The Cult of George

As the inevitable Cabinet shuffle unfolds for the second term, one unifying characteristic seems to be an unwavering loyalty to George W. Bush. Call it the Cult of George. It’s nice to like your boss, but it seems a bit unseemly as a primary qualification for being the most powerful person in the country in your given field.

But there it is. It’s not just that these folks all worked for Bush in his first term. Of Bush’s five new appointees announced so far, three are from Texas and worked with Bush when he was governor and then when he became president. A fourth served on Bush’s 2000 campaign and is a longtime protégé of Vice President Dick Cheney. And the fifth is Condoleezza Rice, renowned for having become perhaps the closest confidante of the president in his first term.
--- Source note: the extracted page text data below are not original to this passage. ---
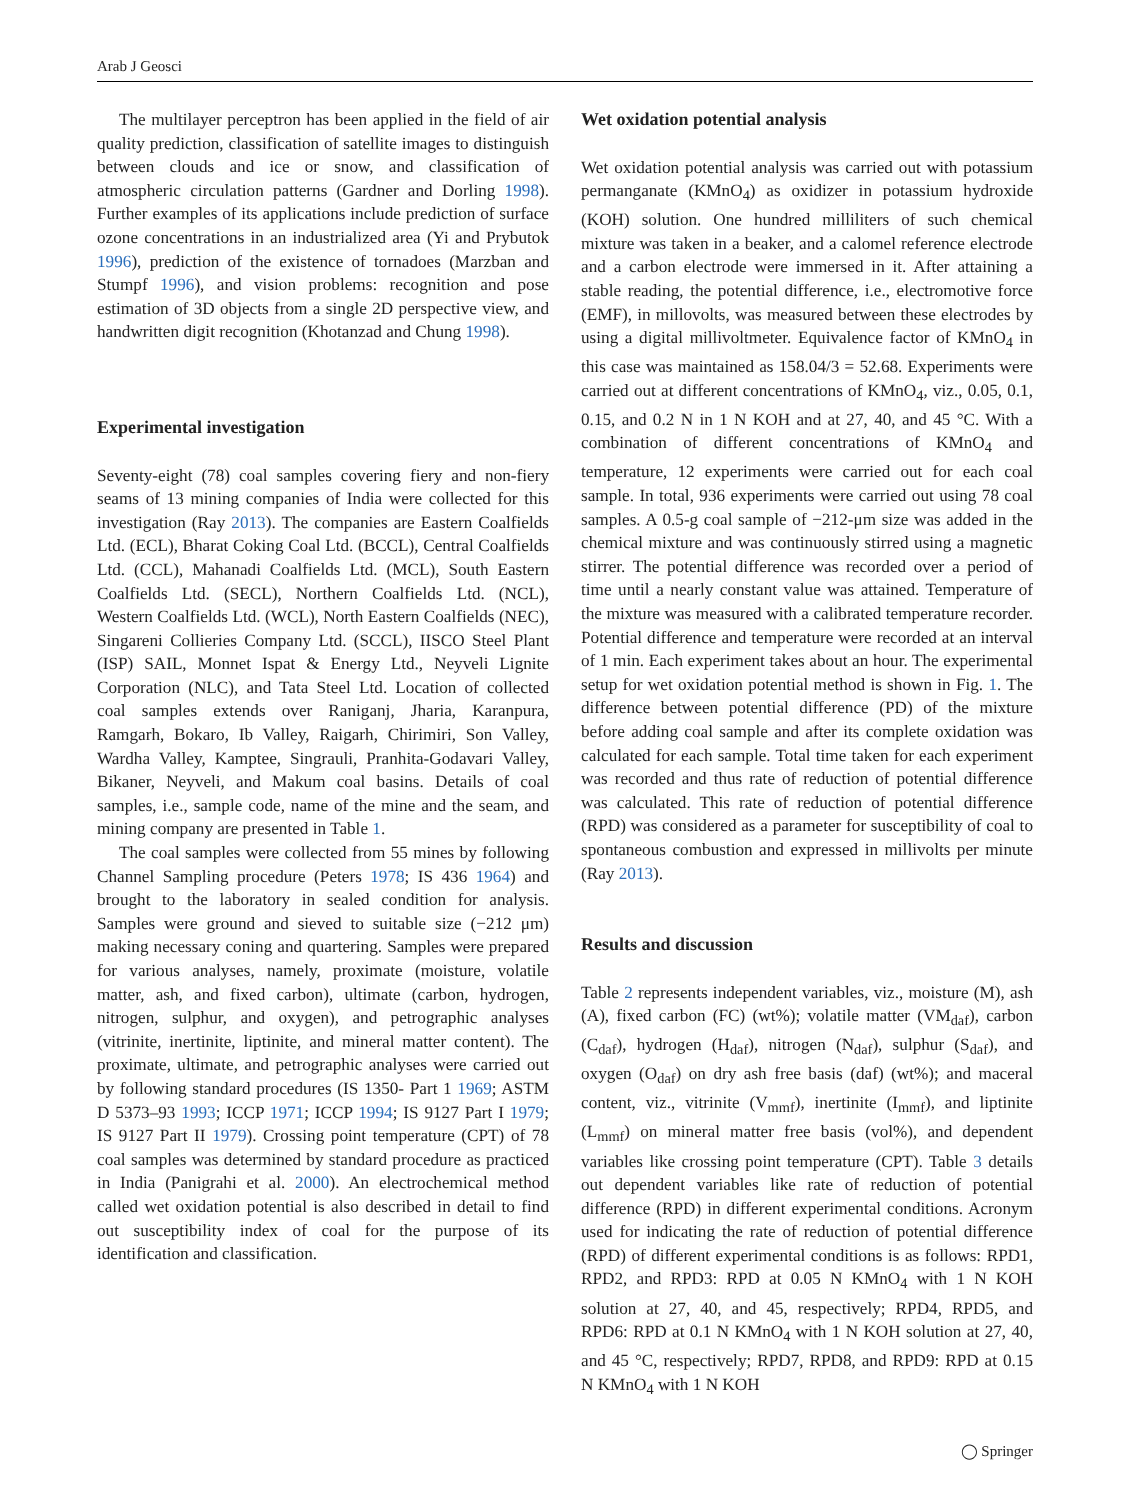Arab J Geosci
The multilayer perceptron has been applied in the field of air quality prediction, classification of satellite images to distinguish between clouds and ice or snow, and classification of atmospheric circulation patterns (Gardner and Dorling 1998). Further examples of its applications include prediction of surface ozone concentrations in an industrialized area (Yi and Prybutok 1996), prediction of the existence of tornadoes (Marzban and Stumpf 1996), and vision problems: recognition and pose estimation of 3D objects from a single 2D perspective view, and handwritten digit recognition (Khotanzad and Chung 1998).
Experimental investigation
Seventy-eight (78) coal samples covering fiery and non-fiery seams of 13 mining companies of India were collected for this investigation (Ray 2013). The companies are Eastern Coalfields Ltd. (ECL), Bharat Coking Coal Ltd. (BCCL), Central Coalfields Ltd. (CCL), Mahanadi Coalfields Ltd. (MCL), South Eastern Coalfields Ltd. (SECL), Northern Coalfields Ltd. (NCL), Western Coalfields Ltd. (WCL), North Eastern Coalfields (NEC), Singareni Collieries Company Ltd. (SCCL), IISCO Steel Plant (ISP) SAIL, Monnet Ispat & Energy Ltd., Neyveli Lignite Corporation (NLC), and Tata Steel Ltd. Location of collected coal samples extends over Raniganj, Jharia, Karanpura, Ramgarh, Bokaro, Ib Valley, Raigarh, Chirimiri, Son Valley, Wardha Valley, Kamptee, Singrauli, Pranhita-Godavari Valley, Bikaner, Neyveli, and Makum coal basins. Details of coal samples, i.e., sample code, name of the mine and the seam, and mining company are presented in Table 1.
The coal samples were collected from 55 mines by following Channel Sampling procedure (Peters 1978; IS 436 1964) and brought to the laboratory in sealed condition for analysis. Samples were ground and sieved to suitable size (−212 μm) making necessary coning and quartering. Samples were prepared for various analyses, namely, proximate (moisture, volatile matter, ash, and fixed carbon), ultimate (carbon, hydrogen, nitrogen, sulphur, and oxygen), and petrographic analyses (vitrinite, inertinite, liptinite, and mineral matter content). The proximate, ultimate, and petrographic analyses were carried out by following standard procedures (IS 1350- Part 1 1969; ASTM D 5373–93 1993; ICCP 1971; ICCP 1994; IS 9127 Part I 1979; IS 9127 Part II 1979). Crossing point temperature (CPT) of 78 coal samples was determined by standard procedure as practiced in India (Panigrahi et al. 2000). An electrochemical method called wet oxidation potential is also described in detail to find out susceptibility index of coal for the purpose of its identification and classification.
Wet oxidation potential analysis
Wet oxidation potential analysis was carried out with potassium permanganate (KMnO<sub>4</sub>) as oxidizer in potassium hydroxide (KOH) solution. One hundred milliliters of such chemical mixture was taken in a beaker, and a calomel reference electrode and a carbon electrode were immersed in it. After attaining a stable reading, the potential difference, i.e., electromotive force (EMF), in millovolts, was measured between these electrodes by using a digital millivoltmeter. Equivalence factor of KMnO<sub>4</sub> in this case was maintained as 158.04/3 = 52.68. Experiments were carried out at different concentrations of KMnO<sub>4</sub>, viz., 0.05, 0.1, 0.15, and 0.2 N in 1 N KOH and at 27, 40, and 45 °C. With a combination of different concentrations of KMnO<sub>4</sub> and temperature, 12 experiments were carried out for each coal sample. In total, 936 experiments were carried out using 78 coal samples. A 0.5-g coal sample of −212-μm size was added in the chemical mixture and was continuously stirred using a magnetic stirrer. The potential difference was recorded over a period of time until a nearly constant value was attained. Temperature of the mixture was measured with a calibrated temperature recorder. Potential difference and temperature were recorded at an interval of 1 min. Each experiment takes about an hour. The experimental setup for wet oxidation potential method is shown in Fig. 1. The difference between potential difference (PD) of the mixture before adding coal sample and after its complete oxidation was calculated for each sample. Total time taken for each experiment was recorded and thus rate of reduction of potential difference was calculated. This rate of reduction of potential difference (RPD) was considered as a parameter for susceptibility of coal to spontaneous combustion and expressed in millivolts per minute (Ray 2013).
Results and discussion
Table 2 represents independent variables, viz., moisture (M), ash (A), fixed carbon (FC) (wt%); volatile matter (VM<sub>daf</sub>), carbon (C<sub>daf</sub>), hydrogen (H<sub>daf</sub>), nitrogen (N<sub>daf</sub>), sulphur (S<sub>daf</sub>), and oxygen (O<sub>daf</sub>) on dry ash free basis (daf) (wt%); and maceral content, viz., vitrinite (V<sub>mmf</sub>), inertinite (I<sub>mmf</sub>), and liptinite (L<sub>mmf</sub>) on mineral matter free basis (vol%), and dependent variables like crossing point temperature (CPT). Table 3 details out dependent variables like rate of reduction of potential difference (RPD) in different experimental conditions. Acronym used for indicating the rate of reduction of potential difference (RPD) of different experimental conditions is as follows: RPD1, RPD2, and RPD3: RPD at 0.05 N KMnO<sub>4</sub> with 1 N KOH solution at 27, 40, and 45, respectively; RPD4, RPD5, and RPD6: RPD at 0.1 N KMnO<sub>4</sub> with 1 N KOH solution at 27, 40, and 45 °C, respectively; RPD7, RPD8, and RPD9: RPD at 0.15 N KMnO<sub>4</sub> with 1 N KOH
◯ Springer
Rice is in line to become secretary of state, replacing the outgoing Colin Powell, one of the few voices of relative sanity during the first Bush term. Such moderation won’t be allowed in Act II, and Rice is considerably more of a hard-liner than Powell. It will be interesting to see if the demands of the State Department, with its emphasis on the gray areas of diplomacy, will soften the black-and-white Pentagon/neocon world of Rice, as it did Powell. Powell often found himself on the losing end of internal battles during Bush’s first term. The appointment of Rice tells us that dissenting views aren’t tolerated, and what little regard for diplomacy existed in Bush’s first term is likely to further take a back seat to unilateralism and reliance on force. The loss of a moderating voice is compounded by the departure of Powell’s top aide, Richard Armitage, an experienced diplomatic hand credited with, among other things, helping keep a lid on Indo-Pakistani tension when it threatened to escalate into nuclear war. Armitage and Powell will be missed.

Meanwhile, the Bush Cult worldview continues unabated in the position of national security adviser, where Rice is to be replaced by Stephen Hadley, the Cheney protégé. You might remember Hadley from his first-term exploits as a senior security council adviser. In particular, it was Hadley who took the fall for the inclusion in President Bush’s 2003 State of the Union address of long-discredited allegations that Saddam Hussein’s government tried to purchase weapons-grade uranium from Africa. The allegations turned out to be based on forged documents.

Also thrust into the first-term spotlight for the wrong reasons was Alberto Gonzales, the Texan who has been nominated to replace John Ashcroft as attorney general. While Gonzales is not as confrontational or as zealous a neocon as Ashcroft, he’s at least as dangerous as the nation’s top law-enforcement official. It was Gonzales who, as White House chief counsel, wrote the memo justifying the use of torture on war-on-terror prisoners in Afghanistan, Guantánamo Bay, and, eventually, Iraq, dismissing provisions of the internationally revered Geneva Conventions as “quaint.” Given that Ashcroft was best known for the Patriot Act and the detaining of thousands of Muslim citizens and noncitizens in the wake of 9/11, one can only imagine what a Gonzales Justice Department would do in the event of another terror attack. Or even without one.

Yet another Texan, Harriet Miers, is replacing Gonzales as White House counsel. A Dallas lawyer, she served as deputy chief of staff in Bush’s first term. Another senior Bush adviser, Margaret Spellings, is replacing Rod Paige as secretary of education. In the first term, Spellings, a former education lobbyist from Houston, was a domestic policy adviser who played a key role in shaping the No Child Left Behind Act. Bush has said that a domestic priority in his second term is to expand the act to include mandatory testing in high schools.

At least two other vacancies will be filled in Bush’s second term: secretary of agriculture, to replace the departing Ann Veneman, and secretary of energy, where Spencer Abraham was unable to push through drilling in Alaska or other aspects of the administration’s lobbyist-driven energy policy.

Abraham and Ashcroft—former senators who had not worked with Bush before his first term—are exactly the sort of outside hires Bush has yet to make in his second term. Instead, so far, he’s relying on people whom he has learned, in his first term and as Texas governor, he can trust. By and large, that means they’ve been loyal.

It also means, in essence, that the neocons have won. There will be no stray liberal or moderate voices polluting Bush’s second term, no questioning of the boss, no attempts to win, as Bush has promised, the trust of those who voted for John Kerry. It’s likely to be a long four years.